US Inflation Puzzle Challenges Global Equities

Company News

by Finance News Network


A significant puzzle is emerging in global financial markets: the absence of US interest rate increases priced into futures contracts despite prevailing economic data. Core inflation in the United States, as measured by the Federal Reserve’s preferred metric, core PCE, appreciated by 3 per cent over the 12 months to February and a stronger 3.4 per cent on a six-month annualised basis. This indicates US inflation has been running over 50 per cent above the central bank’s mandated 2 per cent target even before recent surges in commodity prices. The Federal Reserve, the central bank of the United States, is responsible for conducting monetary policy to foster maximum employment and price stability. Its credibility is now under scrutiny as inflation has materially exceeded its target for over half a decade.

Adding to this complexity, the US economy continues to run hot. The jobless rate has fallen to 4.3 per cent, bolstered by substantial fiscal and monetary stimulus alongside a boom in artificial intelligence-related spending. New business incorporations surged by 20 per cent in 2026, illustrating robust entrepreneurial activity. Modelling suggests the normal, or neutral, Fed cash rate has climbed to approximately 3.75 per cent, up from 1.5 per cent in 2020. This implies the Fed should be considering rate increases, not cuts, to manage inflationary pressures, a stance only recently hinted at by the central bank after a period of market expectations for easing.
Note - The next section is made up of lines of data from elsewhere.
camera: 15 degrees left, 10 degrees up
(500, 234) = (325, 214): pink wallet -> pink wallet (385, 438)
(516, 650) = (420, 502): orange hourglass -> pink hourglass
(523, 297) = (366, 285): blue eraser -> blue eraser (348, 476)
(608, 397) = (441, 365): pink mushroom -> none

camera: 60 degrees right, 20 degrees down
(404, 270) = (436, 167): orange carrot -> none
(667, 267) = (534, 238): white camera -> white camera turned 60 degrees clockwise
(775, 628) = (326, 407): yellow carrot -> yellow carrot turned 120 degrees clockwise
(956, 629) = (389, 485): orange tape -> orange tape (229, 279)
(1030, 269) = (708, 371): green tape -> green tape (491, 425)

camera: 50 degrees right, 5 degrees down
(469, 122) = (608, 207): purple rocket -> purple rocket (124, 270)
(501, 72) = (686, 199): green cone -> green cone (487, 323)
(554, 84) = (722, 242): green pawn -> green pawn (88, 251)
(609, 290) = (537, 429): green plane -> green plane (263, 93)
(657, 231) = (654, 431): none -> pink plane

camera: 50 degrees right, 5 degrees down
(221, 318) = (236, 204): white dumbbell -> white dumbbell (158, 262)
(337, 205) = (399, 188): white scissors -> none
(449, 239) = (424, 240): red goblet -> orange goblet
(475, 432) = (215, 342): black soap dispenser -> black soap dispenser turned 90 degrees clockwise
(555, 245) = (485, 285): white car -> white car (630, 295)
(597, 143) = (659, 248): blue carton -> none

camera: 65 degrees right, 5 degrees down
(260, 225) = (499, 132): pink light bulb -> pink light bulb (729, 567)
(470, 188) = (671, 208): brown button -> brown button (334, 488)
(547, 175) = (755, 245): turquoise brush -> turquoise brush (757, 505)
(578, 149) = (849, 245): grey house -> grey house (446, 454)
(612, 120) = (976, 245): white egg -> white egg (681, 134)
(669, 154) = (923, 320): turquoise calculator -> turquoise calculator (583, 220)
This disconnect poses a substantial threat to global equity valuations, which typically rise when the long-term risk-free cost of capital declines. US equity markets appear stretched, with the S&P 500 estimated to be about 40 per cent overvalued relative to its long-term trend. The one-year forward earnings-yield premium over inflation-adjusted government bond yields has collapsed to 2.8 per cent, its lowest level since the 2000-2001 tech wreck. Markets are therefore highly vulnerable to a significant shift in Fed policy towards tightening. In Australia, government spending has also contributed to inflation and the cost of living, with some $800 billion in extra debt accumulated since 2019.